Sussex reply boosted by Tom Alsop and Cheteshwar Pujara
Tom Alsop's 84 and an unbeaten 75 from Cheteshwar Pujara formed the backbone of Sussex's solid reply to Gloucestershire's 417 all out on an attritional day in Hove.
Sussex was 267 for five at stumps at the 1st Central County Ground, 150 behind, when Gloucestershire made a late charge with left-arm spinner Zafar Gohar taking two wickets in two balls with four overs remaining.
A slow pitch neutered the seamers, offering little movement and slow turn for the spinners, while the batsmen of both sides found it difficult to raise the scoring rate even when they were on the board.
Alsop became the fifth player to reach 50 without a century, failing to hold a short ball from six-footer Dom Goodman, who had earlier removed Tom Clark after the Sussex opener had made 53 from 124 balls.
Getting rid of Pujara, who looked ominously in touch, with the second new ball of the morning could be key to Gloucestershire's hopes of a decent first-innings lead.
The tranquillity of the pitch was underlined by the ease with which Gloucestershire's last two wickets added 109 in 22 overs early in the day, led by Gohar, who made his 11th first-class half-century.
He added 56 for the ninth wicket with Zaman Akhter and the only alarm came when a mix-up over a single down the leg-side left both stranded at mid-wicket, but Pujara's wild throw enabled them to make their ground. Gohar mixed cautious defence with some aggressive off-side shots as he plundered the short boundary for most of his seven fours.

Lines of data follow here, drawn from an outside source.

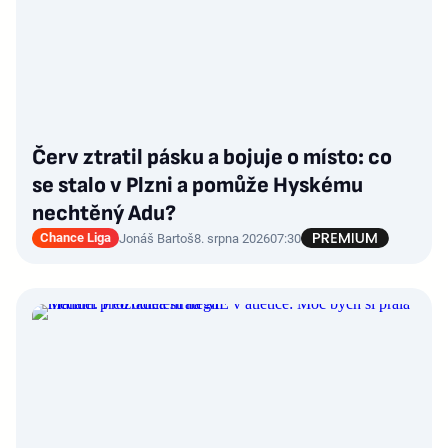
Červ ztratil pásku a bojuje o místo: co
se stalo v Plzni a pomůže Hyskému
nechtěný Adu?
Chance Liga
Jonáš Bartoš
8. srpna 2026
07:30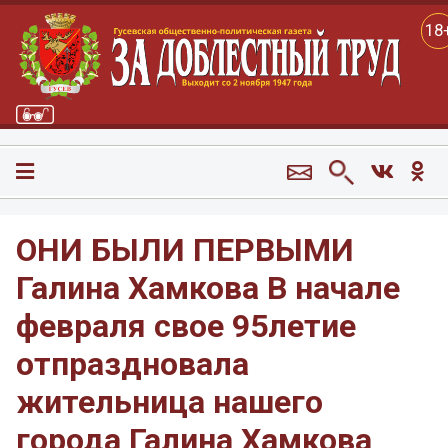
18
ОНИ БЫЛИ ПЕРВЫМИ
Галина Хамкова В начале
февраля свое 95летие
отпраздновала
жительница нашего
города Галина Хамкова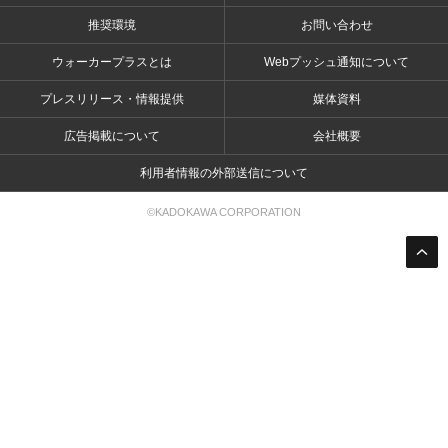
推奨環境
お問い合わせ
ウォーカープラスとは
Webプッシュ通知について
プレスリリース・情報提供
媒体資料
広告掲載について
会社概要
利用者情報の外部送信について
©KADOKAWA CORPORATION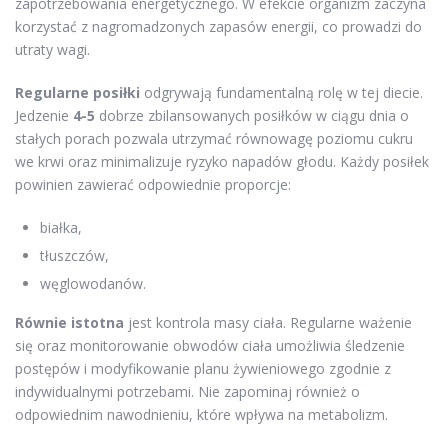
zapotrzebowania energetycznego. W efekcie organizm zaczyna
korzystać z nagromadzonych zapasów energii, co prowadzi do
utraty wagi.
Regularne posiłki
odgrywają fundamentalną rolę w tej diecie.
Jedzenie
4-5
dobrze zbilansowanych posiłków w ciągu dnia o
stałych porach pozwala utrzymać równowagę poziomu cukru
we krwi oraz minimalizuje ryzyko napadów głodu. Każdy posiłek
powinien zawierać odpowiednie proporcje:
białka,
tłuszczów,
węglowodanów.
Równie istotna
jest kontrola masy ciała. Regularne ważenie
się oraz monitorowanie obwodów ciała umożliwia śledzenie
postępów i modyfikowanie planu żywieniowego zgodnie z
indywidualnymi potrzebami. Nie zapominaj również o
odpowiednim nawodnieniu, które wpływa na metabolizm.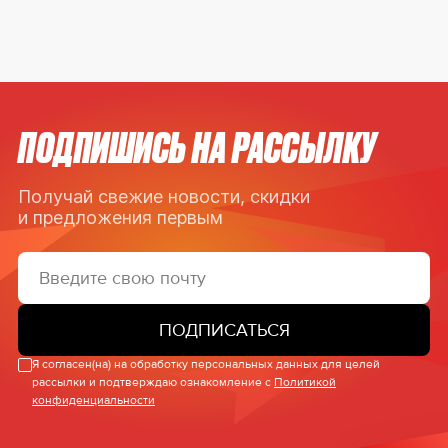
ПОДПИШИСЬ НА РАССЫЛКУ
Получай свежие новости, скидки
и предложения первым
ПОДПИСАТЬСЯ
Я согласен(на) на обработку персональных данных для целей
рассылки и подтверждаю ознакомление с
Политикой
конфиденциальности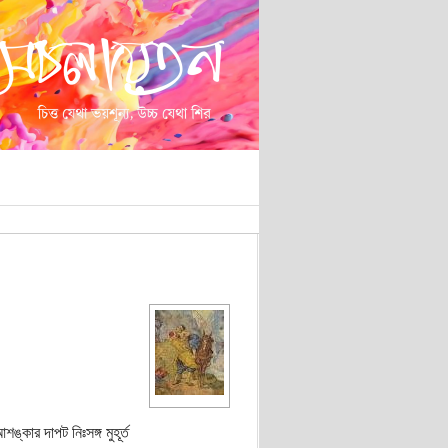
কার দাপট নিঃসঙ্গ মুহূর্ত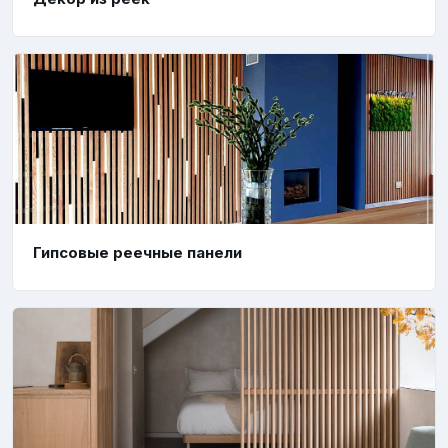
Гипсовые реечные панели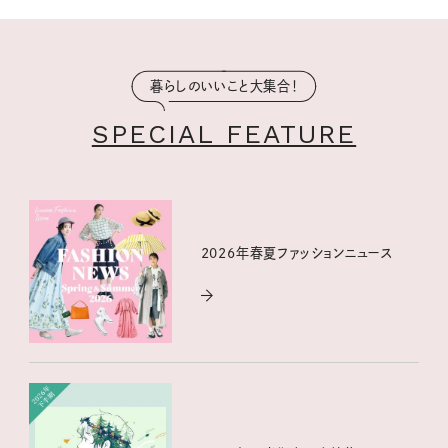
暮らしのいいこと大集合！
SPECIAL FEATURE
2026年春夏ファッションニュース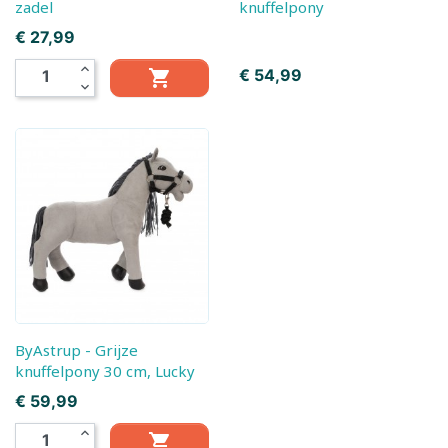
zadel
knuffelpony
Prijs
€ 27,99
expand_less
Prijs
€ 54,99

expand_more
ByAstrup - Grijze
knuffelpony 30 cm, Lucky
Prijs
€ 59,99
expand_less
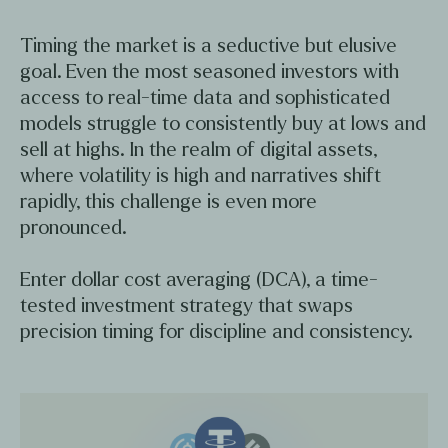
Timing the market is a seductive but elusive
goal. Even the most seasoned investors with
access to real-time data and sophisticated
models struggle to consistently buy at lows and
sell at highs. In the realm of digital assets,
where volatility is high and narratives shift
rapidly, this challenge is even more
pronounced.
Enter dollar cost averaging (DCA), a time-
tested investment strategy that swaps
precision timing for discipline and consistency.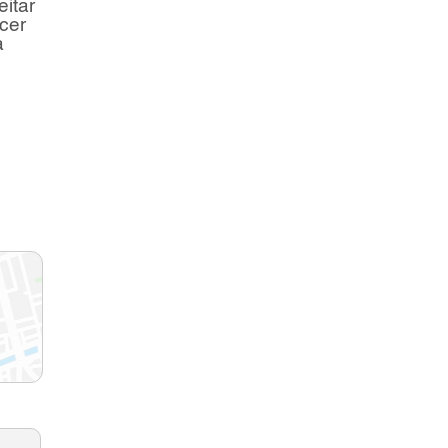
eitar
cer
a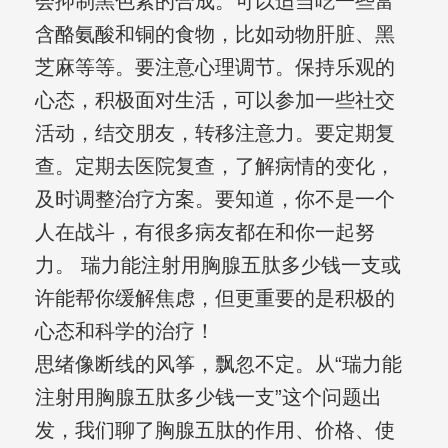
会抑制黑色素的合成。可以适当吃一些富
含酪氨酸和铜的食物，比如动物肝脏、黑
芝麻等等。要注意心理调节。保持乐观的
心态，积极面对生活，可以参加一些社交
活动，结交朋友，转移注意力。要定期复
查。定期去医院复查，了解病情的变化，
及时调整治疗方案。要知道，你不是一个
人在战斗，有很多病友都在和你一起努
力。 瑞力能注射用胸腺五肽多少钱一支或
许能帮你缓解焦虑，但更重要的是积极的
心态和科学的治疗！
思绪像断线的风筝，飘忽不定。从“瑞力能
注射用胸腺五肽多少钱一支”这个问题出
发，我们聊了胸腺五肽的作用、价格、使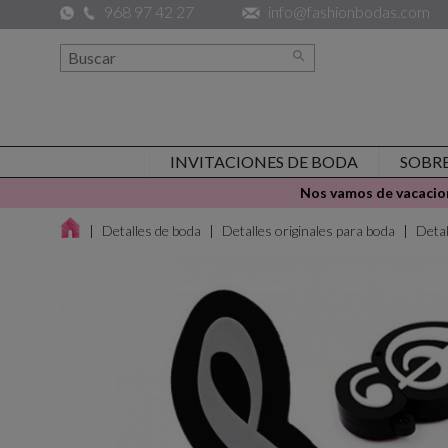
968 97 42 27
info@fashionbodas.com

INVITACIONES DE BODA
SOBR
Nos vamos de vacacion
Detalles de boda
Detalles originales para boda
Deta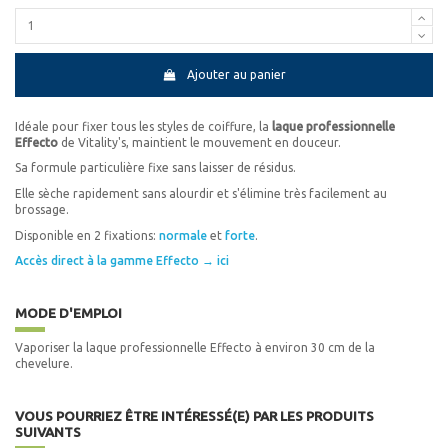
Ajouter au panier
Idéale pour fixer tous les styles de coiffure, la
laque professionnelle
Effecto
de Vitality's, maintient le mouvement en douceur.
Sa formule particulière fixe sans laisser de résidus.
Elle sèche rapidement sans alourdir et s'élimine très facilement au
brossage.
Disponible en 2 fixations:
normale
et
forte
.
Accès direct à la gamme Effecto → ici
MODE D'EMPLOI
Vaporiser la laque professionnelle Effecto à environ 30 cm de la
chevelure.
VOUS POURRIEZ ÊTRE INTÉRESSÉ(E) PAR LES PRODUITS
SUIVANTS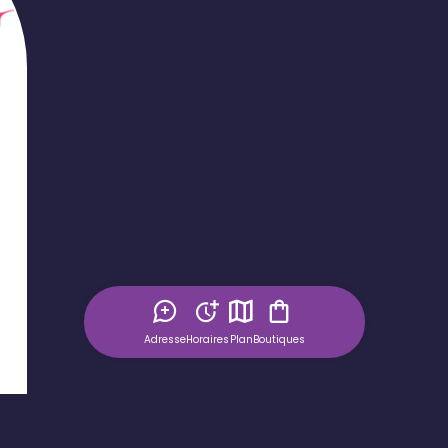
Adresse
Horaires
Plan
Boutiques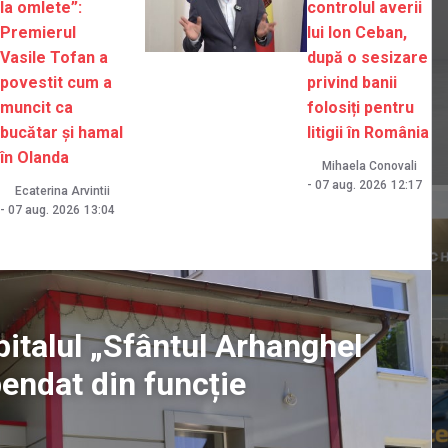
la omlete”:
controlul averii
Premierul
lui Ion Ceban,
Vasile Tofan a
după o sesizare
povestit cum a
privind banii
muncit ca
folosiți pentru
bucătar și hamal
litigii în România
în Olanda
Mihaela Conovali
-
07 aug. 2026
12:17
Ecaterina Arvintii
-
07 aug. 2026
13:04
pitalul „Sfântul Arhanghel
pendat din funcție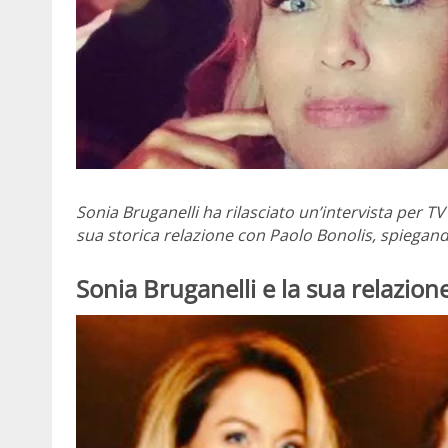
Sonia Bruganelli ha rilasciato un’intervista per TV
sua storica relazione con Paolo Bonolis, spiegando 
Sonia Bruganelli e la sua relazion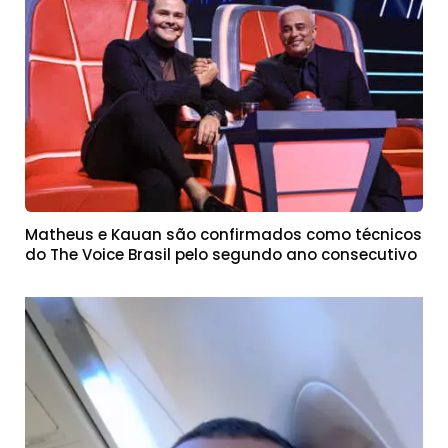
Matheus e Kauan são confirmados como técnicos
do The Voice Brasil pelo segundo ano consecutivo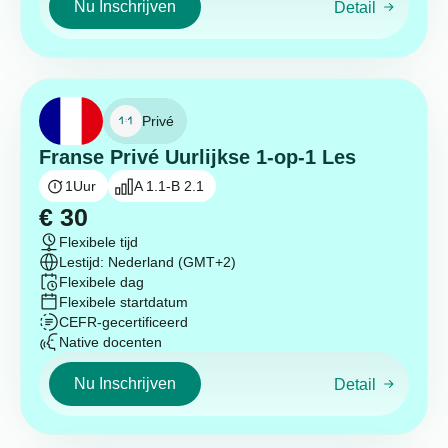
Nu Inschrijven
Detail
Privé
Franse Privé Uurlijkse 1-op-1 Les
1
Uur
A 1.1-B 2.1
€
30
Flexibele tijd
Lestijd: Nederland (GMT+2)
Flexibele dag
Flexibele startdatum
CEFR-gecertificeerd
Native docenten
Nu Inschrijven
Detail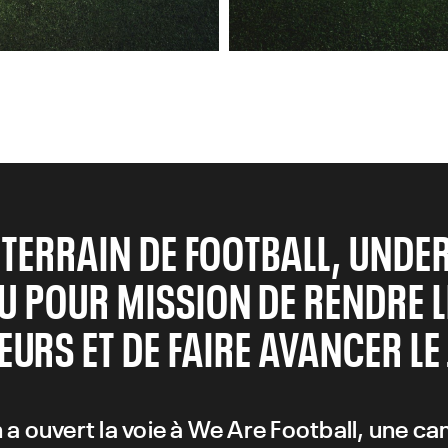
E TERRAIN DE FOOTBALL, UND
U POUR MISSION DE RENDRE L
EURS ET DE FAIRE AVANCER LE 
 a ouvert la voie à We Are Football, une 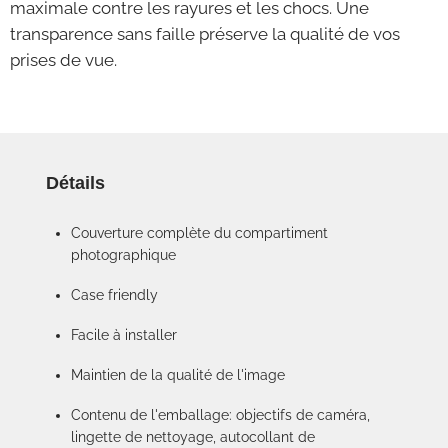
maximale contre les rayures et les chocs. Une
transparence sans faille préserve la qualité de vos
prises de vue.
Détails
Couverture complète du compartiment
photographique
Case friendly
Facile à installer
Maintien de la qualité de l'image
Contenu de l'emballage: objectifs de caméra,
lingette de nettoyage, autocollant de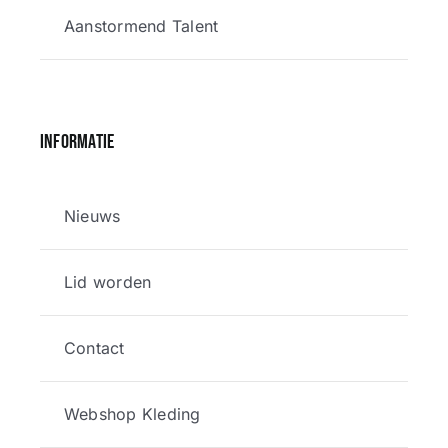
Aanstormend Talent
Informatie
Nieuws
Lid worden
Contact
Webshop Kleding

After wicketless Ollie Robinson failed to break through, it was left-arm spinner James Coles who broke the stand with his fifth ball when he bowled Gohar for 60 with a full-length delivery. Offspinner Jack Carson took a clever overhead return catch to remove Ajeet Dale for his third wicket, but not before Gloucestershire had scored a fourth wicket.
Dale then bowled a superb opening spell down the slope and was rewarded when Tom Haines, who had scored centuries in the first two games of the season, was caught behind by Miles Hammond.
Dale was involved in a lively one-on-one with Clark after lunch as the left-hander struggled to find some form after scoring 12 in the season opener against Northants and a first-ball duck at Leicester last week.
Clark continued to sweep away the loose ball and appeared to have done the hard yards when he reached a 115-ball fifty that included a six off off-spinner Ollie Price. But when Goodman returned in the 37th over, Clark poked at a ball he could have ignored after putting on 108 with Alsop.
Alsop was more fluent, reaching a 100-ball fifty, and the bat finally began to take hold after tea when he and Pujara added 85 in 22 overs. It came as a surprise when Alsop mistimed a pull and Tom Price ran in to take a diving catch at long-leg to give the resilient Goodman his second wicket.
Dale returned to hit James Coles on the right hand and helmet in another full toss, but Coles added 52 with Pujara and had just driven left-arm spinner Zafar Gohar out of the ground when he was caught trying to clear the short square-leg boundary. Gohar bowled Carson on the back leg with the next ball but John Simpson survived to complete the hat-trick.